Page 198 of Sins of the Hidden

Nyla didn't push. Her dark eyes—always too knowing—returned to her phone, thumbs scrolling absently, but her shoulder pressed against mine. Solid. Present.

Behind the counter, Joslyn arranged cookies, lining them in perfect rows. Her gaze flicked up, catching mine. Joslyn with her practical ponytail and flour-dusted hands, steady as bedrock. Worry etched deeper each day—like cracks spreading slowly, inevitably across a porcelain doll's face.

"It's okay to be tired," she said, voice gentle but firm. "You don't have to be strong all the time."

The words sank into me like stones in still water. Ripples of something dangerous—permission to break—threatened my carefully constructed calm. My throat squeezed shut. The walls of my chest constricted, lungs struggling for air that suddenly tasted metallic.

Nyla's phone erupted against the wooden table, rattling cups and silverware. The screen flashed "Mitchell" with each violent vibration. She grabbed it, fingers trembling as she tapped the speaker button.

"Hey—"

"Where the fuck is Oakley?" Mitchell's voice ripped through the speaker, each syllable jagged with fear. Guttural screams. Heavy thrashing. Desperate cursing.

Joslyn dropped a plate. It shattered on impact, but none of us moved.

Nyla's voice fractured. "What's happening?"

A crash thundered through the speaker, then Mitchell's breathing—like he was drowning in his own lungs. "V—" His voice cut out. Shouting. Someone wailing. Mitchell gasped raggedly through the phone, "Oakley—fuck, he's lost it. He's tearing us apart, screaming your name like you're already fucking dead."

Glass exploded. A scream. Then silence for three heartbeats.

"Mitchell!" Nyla shot upright, chair crashing backward, her face drained of what little color remained.

"Jesus, he just—" Mitchell's voice shattered. "Oakley! If you can hear me, get to Hellbound now! He's hurting everyone in the club. Thinks we hurt you. Fuck?—"

The line went dead.

"My God." Joslyn's whisper cut through the silence. "What's happening?"

The chair beneath me toppled as I lurched to my feet, heart pounding against my ribs, rattling my skeleton from the inside. "We have to go. Now."

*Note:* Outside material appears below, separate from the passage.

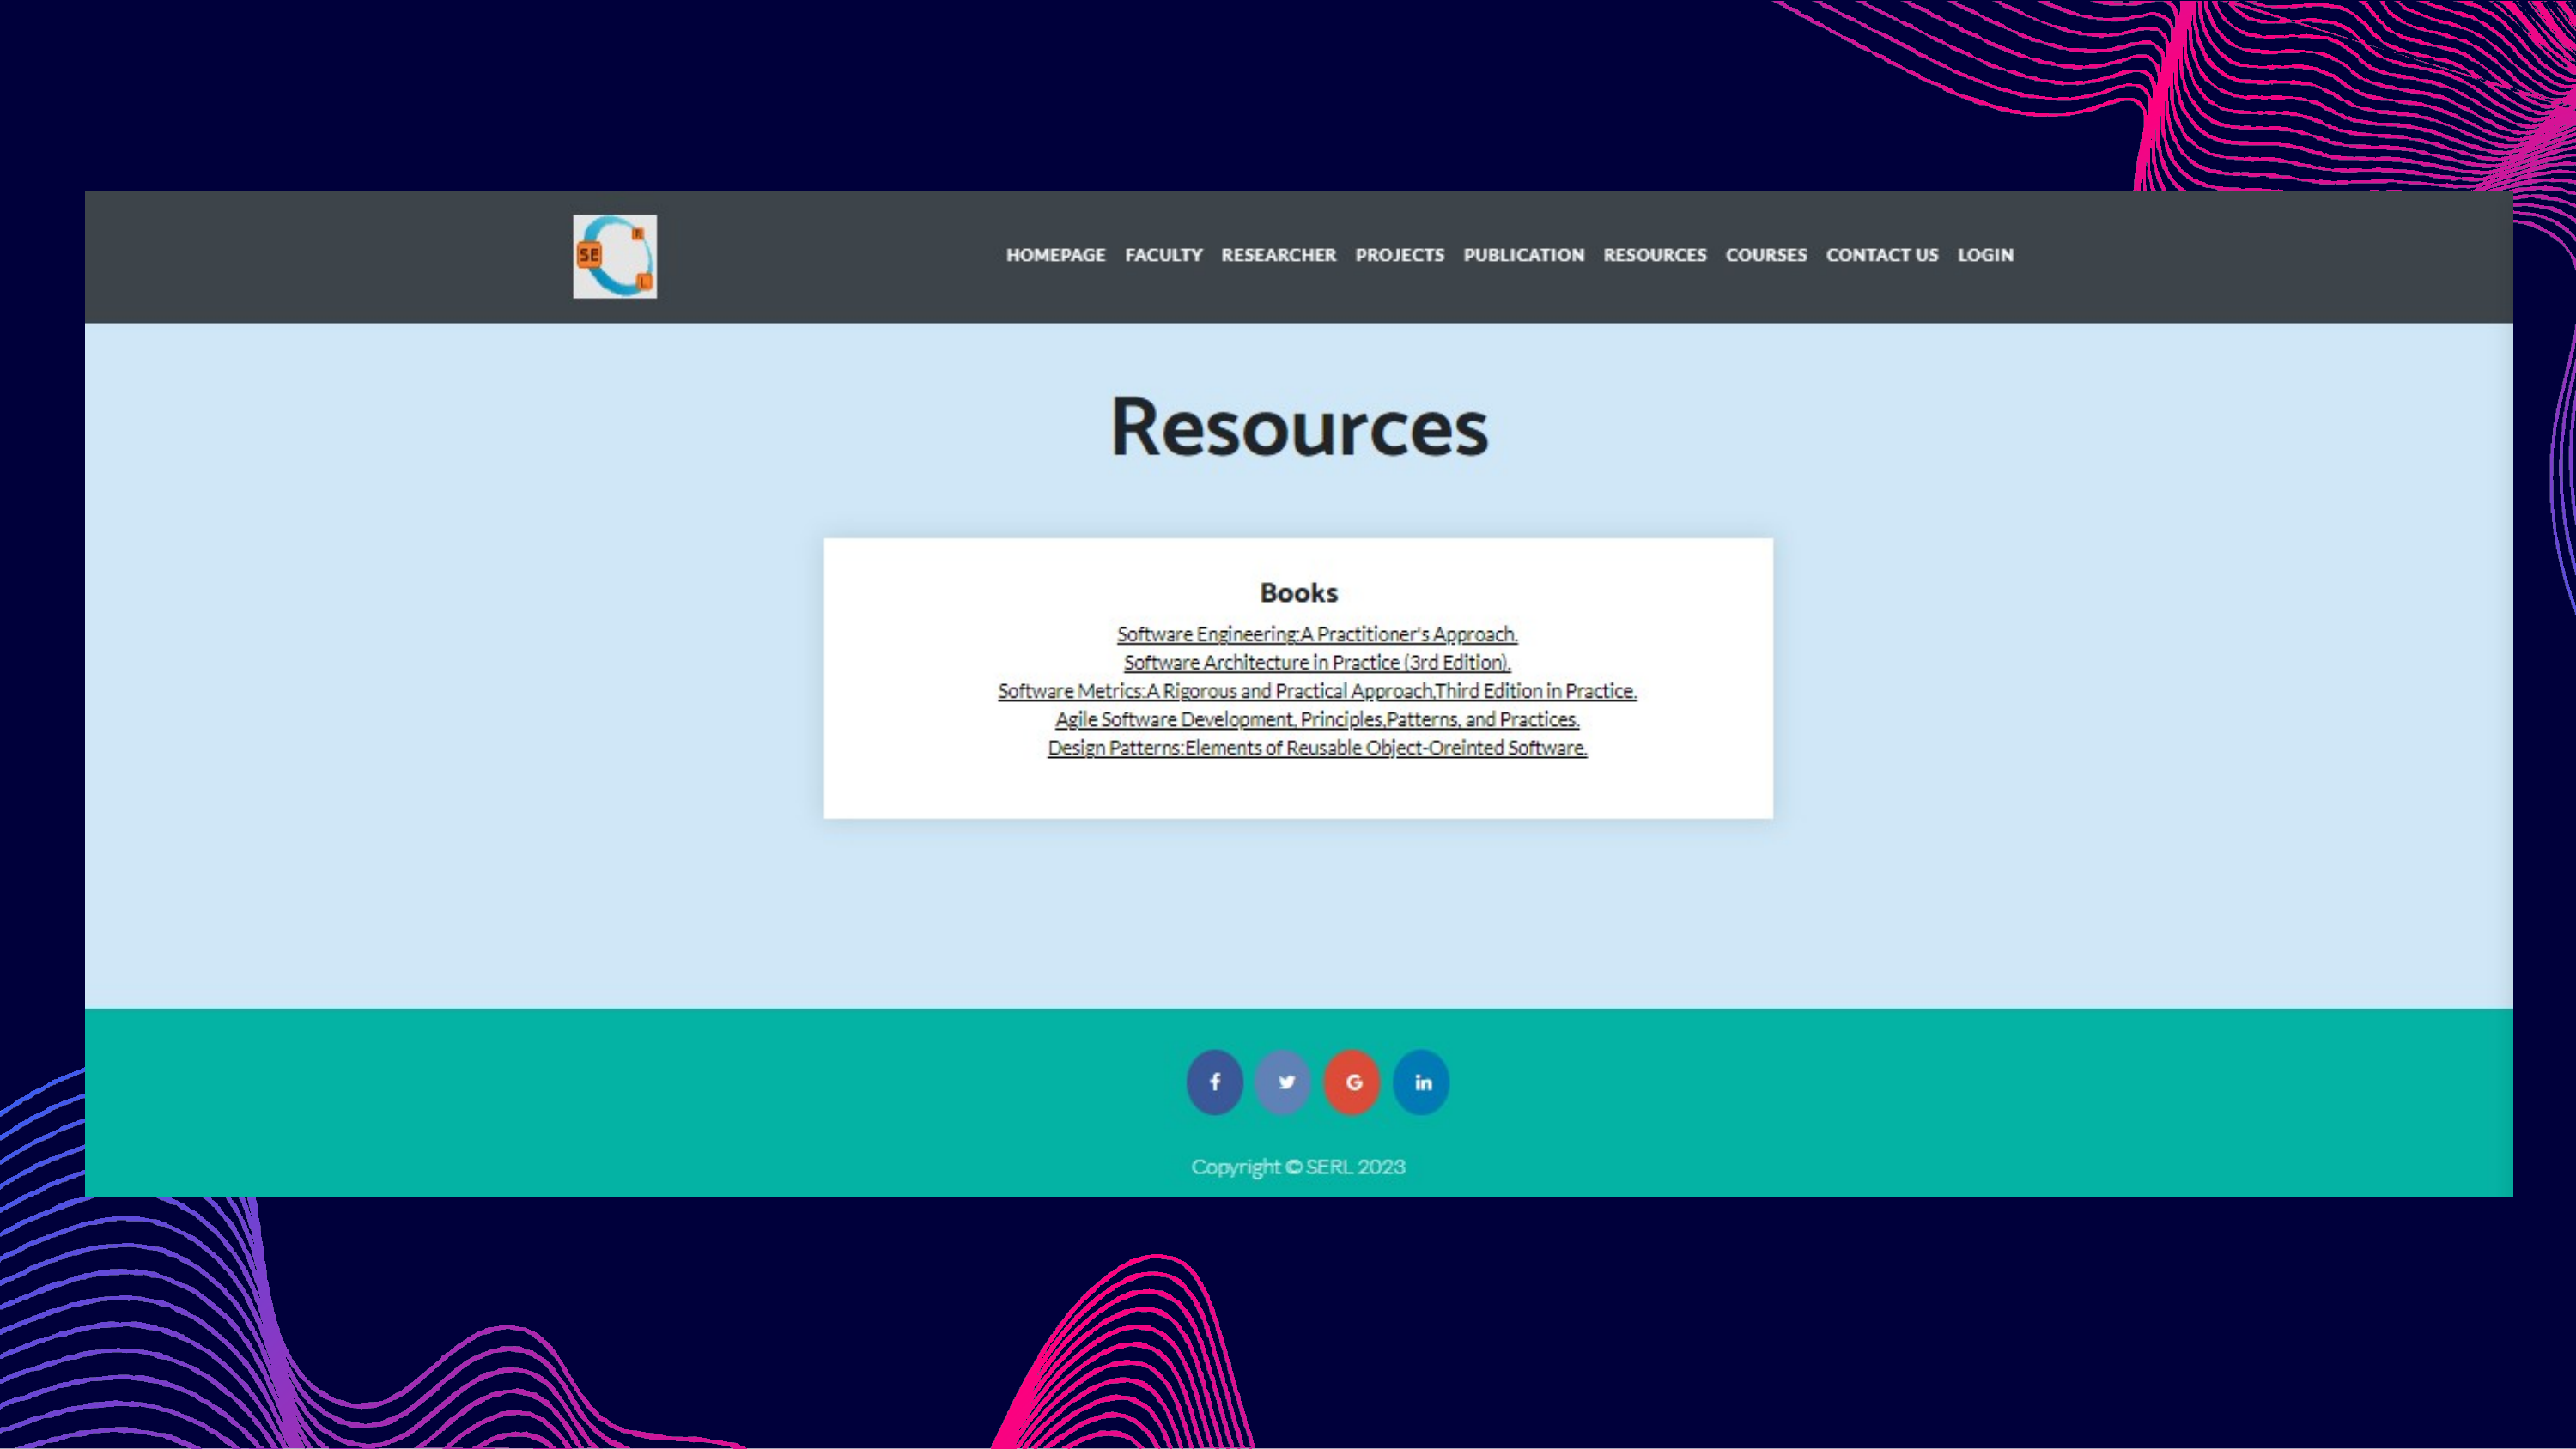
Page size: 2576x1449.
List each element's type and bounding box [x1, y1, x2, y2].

text_box [85, 0, 2576, 1199]
picture [0, 1058, 1255, 1449]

The drive blurred—streetlights smearing into golden streaks, traffic signals bleeding into the pulse pounding in my skull. My hands trembled against my thighs, nails cutting half-moons into my palms. Every second stretched into eternity.

My throat closed around a sob. Not now. He needed me clear-headed. Needed me whole when he was shattered.

Hellbound loomed ahead. The front door hung open, yellow light spilling into the night.

My feet hit pavement before Joslyn fully stopped, my body moving on instinct. Gravel crunched beneath my shoes as I ran, Nyla and Joslyn's footsteps pounding behind me.

I pushed through the doors into the graveyard of V's sanity.

The devastation spread before me like a nightmare carved from flesh and bone. Tables overturned, their legs snapped clean. Glass glittered across hardwood like fallen teeth, each fragment catching overhead lights in fractured rainbows. The heavy oak bar had been split down the center, wood grain exposed like a ribcage torn open.

Dark pools spread across the floor in abstract patterns. Handprints sliding down walls where men had reached for mercy that never came. Bodies scattered like broken dolls, breathing but hollow, their eyes reflecting nothing but terror.

The smell hit me in waves—copper pennies and iron nails, fear, sweat and something else. Something that made my stomach lurch toward my throat. The metallic tang coated my tongue, thick enough to choke on.

The room spun violently. My vision tunneled, darkness creeping in from the edges as the copper scent overwhelmed everything. I pressed my hand to my mouth, retching, but nothing came up except the taste of metal. My knees gave out completely, sending me stumbling against the doorframe.

"Oh God," I choked out, bile burning my throat. The room tilted sickeningly, and I had to grip the splintered wood to keep from collapsing. "Oh God, oh God..."

This wasn't just violence. This was an apocalypse. The end of everything, written in flesh and bone and the wetness that painted every surface like some unholy baptism.

Club members pressed themselves against walls like shadows, afraid to draw breath loud enough to remind him they existed. Mitchell slumped by a spider-webbed window, his shirt darkening where glass had found purchase. Dad stood frozen bythe ruined bar, fury and helplessness warring across his face, a bruise blooming like a black flower across his cheekbone.

And there, in the eye of this hurricane—V.

Something fundamental had shattered inside him, leaving only raw nerve endings and animal need. His chest rose and fell in ragged gasps, each breath a battle against drowning. The bat hung from his grip, warped and weeping dark stains that dripped steadily onto the floor.